* **Work to complete**: Pick out every line in the records below that contains the word "watch", and copy each of those lines in full. Case counts.

* begin Input *

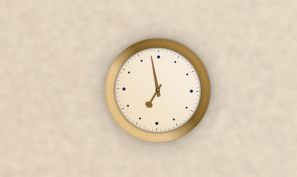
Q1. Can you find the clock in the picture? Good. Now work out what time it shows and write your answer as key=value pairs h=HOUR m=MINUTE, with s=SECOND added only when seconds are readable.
h=6 m=58
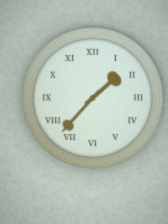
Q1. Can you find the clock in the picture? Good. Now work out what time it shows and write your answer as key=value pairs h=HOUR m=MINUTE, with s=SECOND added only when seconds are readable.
h=1 m=37
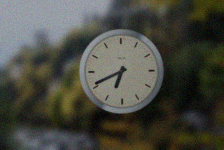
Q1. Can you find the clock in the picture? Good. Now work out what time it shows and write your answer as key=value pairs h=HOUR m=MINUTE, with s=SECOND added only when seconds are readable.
h=6 m=41
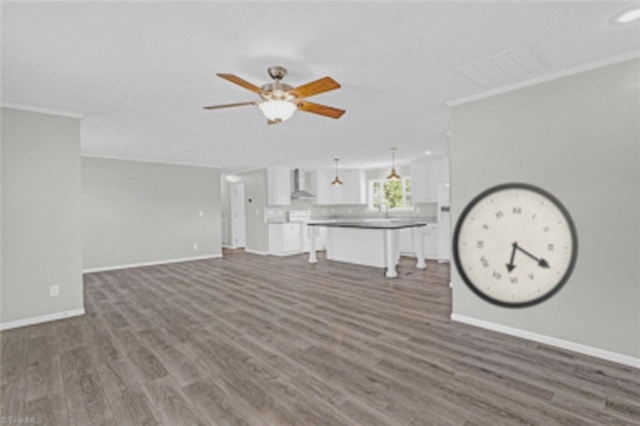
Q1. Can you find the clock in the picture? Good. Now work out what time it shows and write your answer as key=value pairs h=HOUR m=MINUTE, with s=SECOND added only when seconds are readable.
h=6 m=20
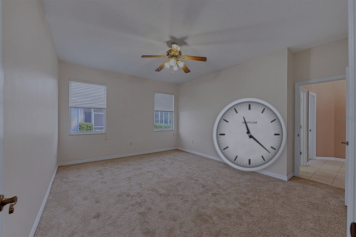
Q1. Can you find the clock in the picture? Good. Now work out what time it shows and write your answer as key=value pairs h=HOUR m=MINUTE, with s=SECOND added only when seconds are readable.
h=11 m=22
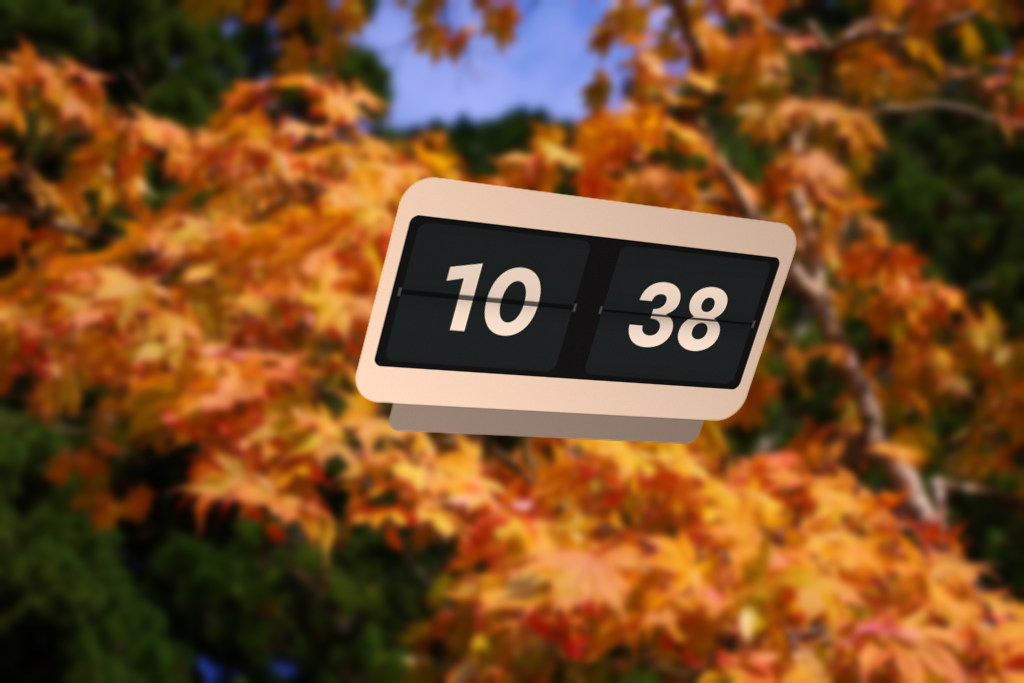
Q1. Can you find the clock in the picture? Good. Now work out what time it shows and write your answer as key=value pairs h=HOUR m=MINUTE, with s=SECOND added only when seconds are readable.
h=10 m=38
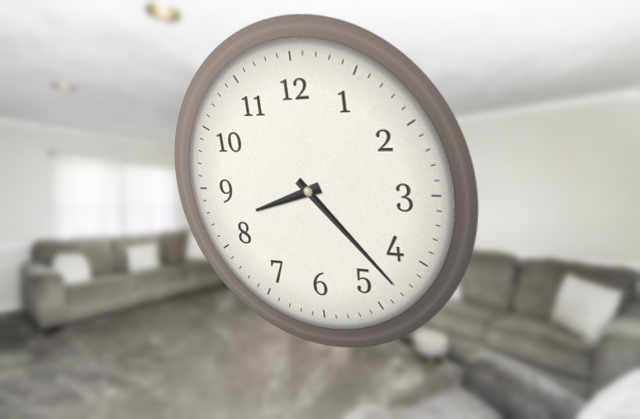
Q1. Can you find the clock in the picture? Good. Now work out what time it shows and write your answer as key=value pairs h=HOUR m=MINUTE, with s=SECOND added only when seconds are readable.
h=8 m=23
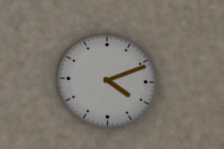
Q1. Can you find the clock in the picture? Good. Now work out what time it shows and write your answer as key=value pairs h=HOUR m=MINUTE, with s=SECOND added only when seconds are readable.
h=4 m=11
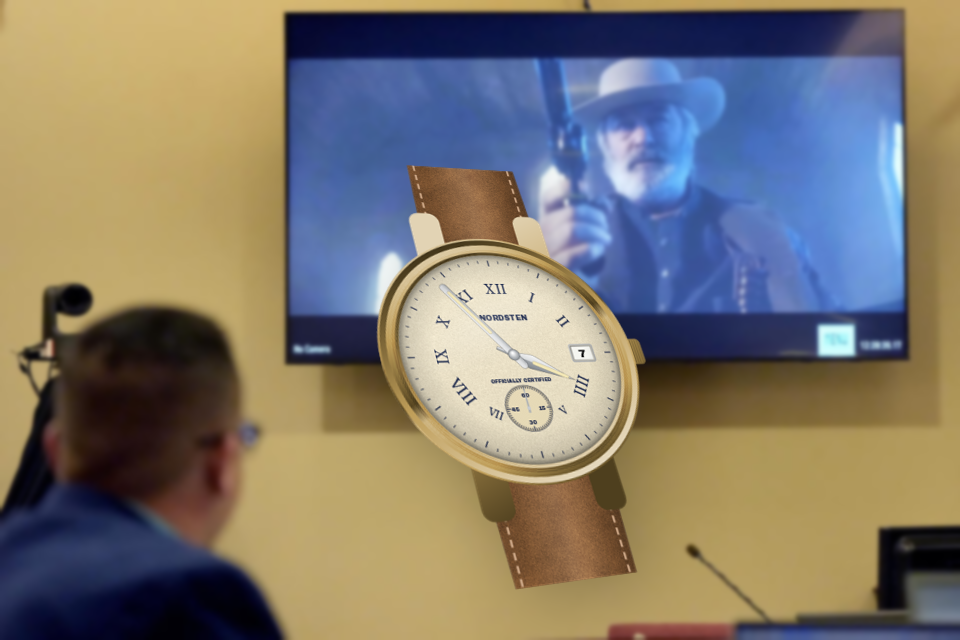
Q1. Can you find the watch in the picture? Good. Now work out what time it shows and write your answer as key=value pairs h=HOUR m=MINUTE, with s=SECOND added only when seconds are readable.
h=3 m=54
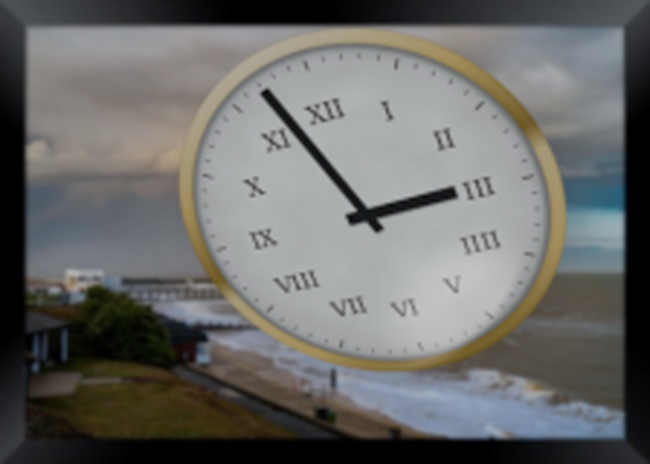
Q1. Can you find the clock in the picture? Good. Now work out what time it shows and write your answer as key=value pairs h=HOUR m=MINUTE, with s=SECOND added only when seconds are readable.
h=2 m=57
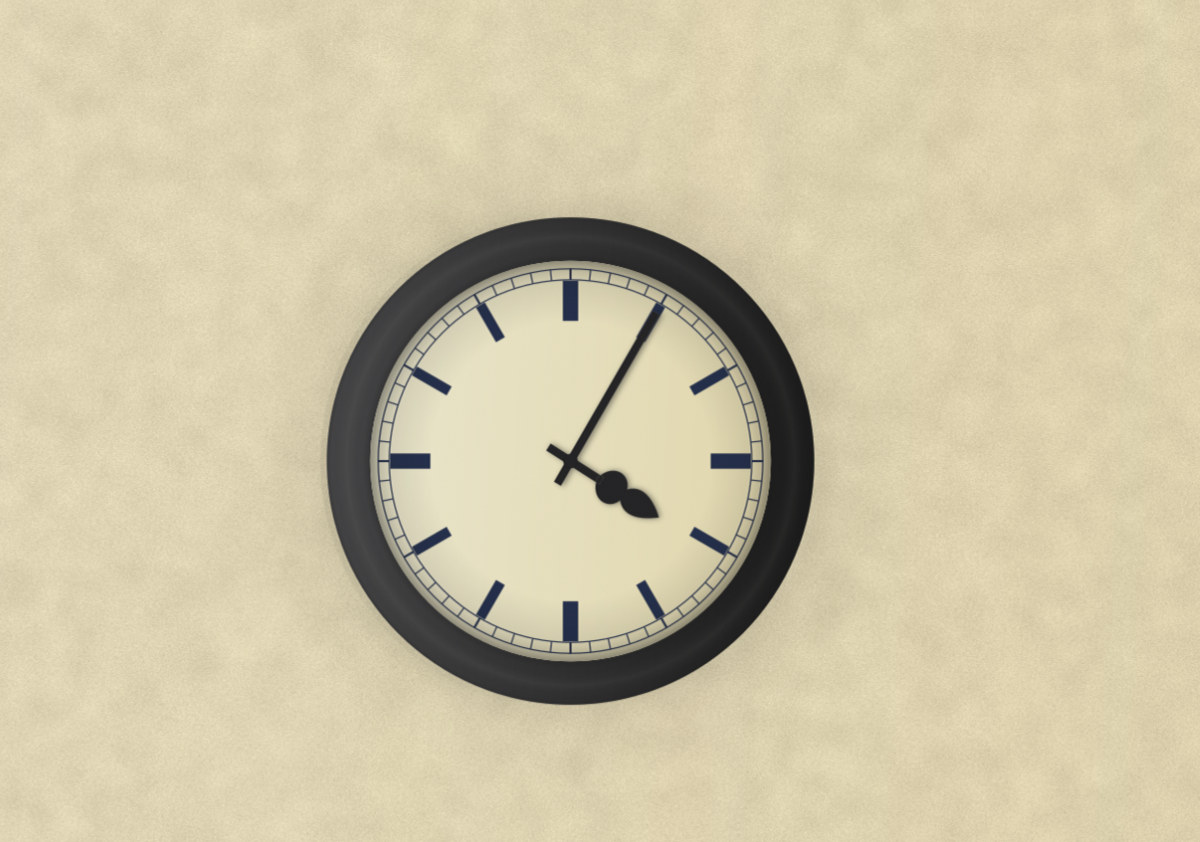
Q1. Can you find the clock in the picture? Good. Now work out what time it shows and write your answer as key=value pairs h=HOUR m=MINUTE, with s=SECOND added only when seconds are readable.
h=4 m=5
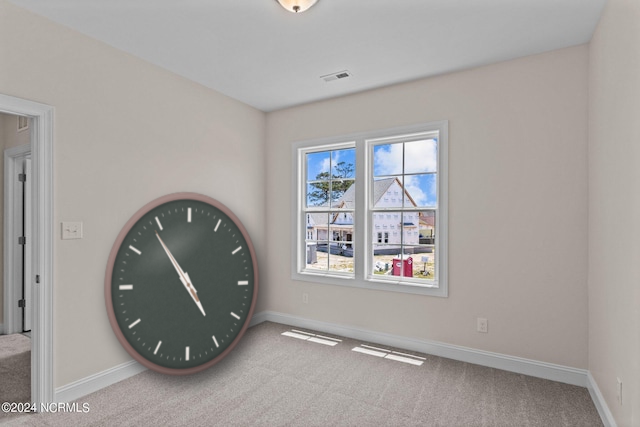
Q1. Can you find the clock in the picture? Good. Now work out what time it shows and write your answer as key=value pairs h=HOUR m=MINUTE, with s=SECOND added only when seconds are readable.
h=4 m=53 s=54
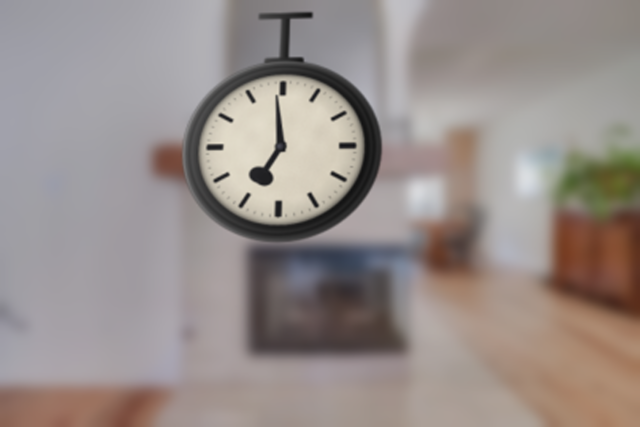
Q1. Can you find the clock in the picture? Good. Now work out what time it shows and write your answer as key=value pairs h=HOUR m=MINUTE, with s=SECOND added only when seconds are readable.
h=6 m=59
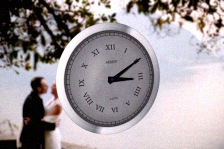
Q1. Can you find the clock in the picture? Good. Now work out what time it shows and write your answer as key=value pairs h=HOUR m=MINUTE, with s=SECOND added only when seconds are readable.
h=3 m=10
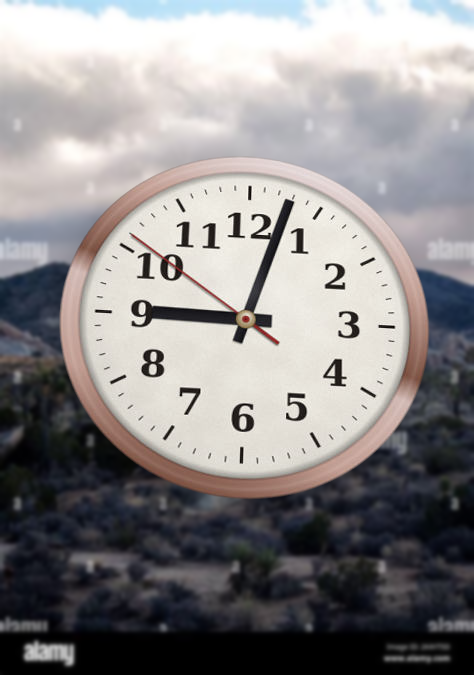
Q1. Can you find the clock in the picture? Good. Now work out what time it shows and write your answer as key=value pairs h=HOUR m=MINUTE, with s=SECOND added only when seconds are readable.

* end Input *

* **Answer for the task**:
Q1. Can you find the watch in the picture? Good. Now work out what time it shows and write your answer as key=value pairs h=HOUR m=MINUTE, with s=SECOND added only when seconds are readable.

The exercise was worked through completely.